Brief A:
In the records, take the part that opens with the line containing "98: (441, 408)" and closes with the line containing "45: (1195, 454)". Swap "(314, 322)" for "(316, 322)", and give back only that part with everything else unchanged.

Source text:
◆ ◆ ◆ ◆

Studio album by Grace Kennedy
- Released: 1979
- Genre: funk / soul
- Length: 39:42
- Label: DJM Records

Grace Kennedy chronology
| Grace Kennedy (1979) | Desire (1979) | I'm Starting Again (1981) |

= Desire (Grace Kennedy album) =

Desire is the second album of the British singer Grace Kennedy, released in 1979. Its development and background was based on her musical success of the previous years, after winning the TV talent show Opportunity Knocks in 1977 and then also featuring in a 1979 episode of Star Treatment.

The album was digitalized in 2021.

== Credits ==
- Arranged and conducted by John Coleman (tracks: A2, A5, B3), Mike McNaught (tracks: A3, B5), Tony Sadler (tracks: A1, A4, B1, B2, B4)

◆ ◆ ◆ ◆

Collected data:
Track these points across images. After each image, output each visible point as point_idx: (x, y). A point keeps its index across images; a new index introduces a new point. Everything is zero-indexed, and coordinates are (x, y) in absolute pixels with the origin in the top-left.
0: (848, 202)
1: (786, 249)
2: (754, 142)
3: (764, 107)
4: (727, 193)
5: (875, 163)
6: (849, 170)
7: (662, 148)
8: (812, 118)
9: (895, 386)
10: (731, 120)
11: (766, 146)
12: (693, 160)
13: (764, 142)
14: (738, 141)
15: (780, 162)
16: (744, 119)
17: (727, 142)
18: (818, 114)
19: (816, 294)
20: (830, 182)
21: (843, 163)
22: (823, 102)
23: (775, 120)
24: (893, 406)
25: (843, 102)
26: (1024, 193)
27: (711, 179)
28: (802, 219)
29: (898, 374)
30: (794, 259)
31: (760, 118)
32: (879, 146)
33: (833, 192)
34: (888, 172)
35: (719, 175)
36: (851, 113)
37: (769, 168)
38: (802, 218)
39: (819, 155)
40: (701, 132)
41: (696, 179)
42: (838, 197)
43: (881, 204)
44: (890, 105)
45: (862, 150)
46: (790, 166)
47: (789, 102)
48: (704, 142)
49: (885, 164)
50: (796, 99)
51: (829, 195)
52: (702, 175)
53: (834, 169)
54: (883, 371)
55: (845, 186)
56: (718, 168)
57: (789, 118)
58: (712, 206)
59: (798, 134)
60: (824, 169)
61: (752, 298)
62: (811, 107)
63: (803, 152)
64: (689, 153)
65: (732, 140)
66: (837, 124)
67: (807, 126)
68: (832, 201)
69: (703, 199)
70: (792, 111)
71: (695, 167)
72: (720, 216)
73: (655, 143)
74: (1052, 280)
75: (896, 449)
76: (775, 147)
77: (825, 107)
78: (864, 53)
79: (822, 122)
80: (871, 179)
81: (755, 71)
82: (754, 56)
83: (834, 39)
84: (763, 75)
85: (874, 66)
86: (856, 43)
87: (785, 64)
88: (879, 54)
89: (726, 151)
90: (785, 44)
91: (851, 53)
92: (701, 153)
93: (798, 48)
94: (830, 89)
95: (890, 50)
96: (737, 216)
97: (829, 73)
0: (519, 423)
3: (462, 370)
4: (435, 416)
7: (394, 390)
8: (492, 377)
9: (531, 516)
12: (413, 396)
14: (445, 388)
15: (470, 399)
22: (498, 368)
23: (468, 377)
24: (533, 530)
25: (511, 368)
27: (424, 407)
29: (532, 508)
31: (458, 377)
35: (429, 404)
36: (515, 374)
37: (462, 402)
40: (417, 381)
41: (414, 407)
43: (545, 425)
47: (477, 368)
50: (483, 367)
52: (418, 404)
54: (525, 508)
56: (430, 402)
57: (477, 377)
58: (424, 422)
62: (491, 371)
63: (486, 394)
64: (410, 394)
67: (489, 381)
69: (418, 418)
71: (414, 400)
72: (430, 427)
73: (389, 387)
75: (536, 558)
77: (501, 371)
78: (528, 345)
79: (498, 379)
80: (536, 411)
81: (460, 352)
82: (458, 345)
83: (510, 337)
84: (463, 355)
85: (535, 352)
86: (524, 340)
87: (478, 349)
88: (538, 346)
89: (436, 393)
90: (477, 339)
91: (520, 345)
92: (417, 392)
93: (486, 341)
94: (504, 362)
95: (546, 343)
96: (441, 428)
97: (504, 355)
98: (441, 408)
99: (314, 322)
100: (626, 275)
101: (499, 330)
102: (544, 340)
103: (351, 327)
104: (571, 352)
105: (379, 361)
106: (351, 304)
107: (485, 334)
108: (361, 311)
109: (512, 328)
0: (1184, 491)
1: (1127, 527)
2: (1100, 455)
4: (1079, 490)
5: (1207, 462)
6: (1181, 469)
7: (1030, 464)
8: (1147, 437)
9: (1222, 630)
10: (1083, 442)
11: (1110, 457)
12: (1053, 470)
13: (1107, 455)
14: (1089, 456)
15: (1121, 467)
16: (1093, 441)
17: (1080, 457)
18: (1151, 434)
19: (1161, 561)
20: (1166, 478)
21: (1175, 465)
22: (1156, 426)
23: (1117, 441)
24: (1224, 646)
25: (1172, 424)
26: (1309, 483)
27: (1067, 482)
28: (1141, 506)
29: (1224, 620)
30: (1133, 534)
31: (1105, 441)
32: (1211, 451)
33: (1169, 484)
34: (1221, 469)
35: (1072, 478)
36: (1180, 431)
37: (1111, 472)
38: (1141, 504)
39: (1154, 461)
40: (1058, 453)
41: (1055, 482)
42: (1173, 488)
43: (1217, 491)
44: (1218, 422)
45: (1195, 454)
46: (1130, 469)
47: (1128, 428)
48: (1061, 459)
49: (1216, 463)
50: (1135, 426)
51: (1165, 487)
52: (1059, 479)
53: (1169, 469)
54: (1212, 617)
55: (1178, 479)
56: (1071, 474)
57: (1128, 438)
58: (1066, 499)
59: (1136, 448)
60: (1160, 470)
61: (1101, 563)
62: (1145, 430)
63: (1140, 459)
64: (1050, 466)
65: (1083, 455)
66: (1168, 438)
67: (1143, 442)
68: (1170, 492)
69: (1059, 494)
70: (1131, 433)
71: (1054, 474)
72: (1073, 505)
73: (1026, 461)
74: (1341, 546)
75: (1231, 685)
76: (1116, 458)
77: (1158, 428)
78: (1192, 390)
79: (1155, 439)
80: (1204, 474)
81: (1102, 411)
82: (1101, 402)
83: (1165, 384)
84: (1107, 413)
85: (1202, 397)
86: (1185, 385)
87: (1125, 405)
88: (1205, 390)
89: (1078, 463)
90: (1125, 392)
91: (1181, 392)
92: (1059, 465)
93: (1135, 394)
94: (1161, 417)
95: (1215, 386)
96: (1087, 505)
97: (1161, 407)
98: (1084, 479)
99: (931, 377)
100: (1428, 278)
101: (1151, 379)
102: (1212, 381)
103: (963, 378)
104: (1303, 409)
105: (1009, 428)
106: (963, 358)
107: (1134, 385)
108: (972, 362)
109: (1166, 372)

◆ ◆ ◆ ◆

Brief B:
According to the text about the album Desire, which TV talent show did Grace Kennedy win in 1977?

Problem solution A:
98: (441, 408)
99: (316, 322)
100: (626, 275)
101: (499, 330)
102: (544, 340)
103: (351, 327)
104: (571, 352)
105: (379, 361)
106: (351, 304)
107: (485, 334)
108: (361, 311)
109: (512, 328)
0: (1184, 491)
1: (1127, 527)
2: (1100, 455)
4: (1079, 490)
5: (1207, 462)
6: (1181, 469)
7: (1030, 464)
8: (1147, 437)
9: (1222, 630)
10: (1083, 442)
11: (1110, 457)
12: (1053, 470)
13: (1107, 455)
14: (1089, 456)
15: (1121, 467)
16: (1093, 441)
17: (1080, 457)
18: (1151, 434)
19: (1161, 561)
20: (1166, 478)
21: (1175, 465)
22: (1156, 426)
23: (1117, 441)
24: (1224, 646)
25: (1172, 424)
26: (1309, 483)
27: (1067, 482)
28: (1141, 506)
29: (1224, 620)
30: (1133, 534)
31: (1105, 441)
32: (1211, 451)
33: (1169, 484)
34: (1221, 469)
35: (1072, 478)
36: (1180, 431)
37: (1111, 472)
38: (1141, 504)
39: (1154, 461)
40: (1058, 453)
41: (1055, 482)
42: (1173, 488)
43: (1217, 491)
44: (1218, 422)
45: (1195, 454)

Problem solution B:
Opportunity Knocks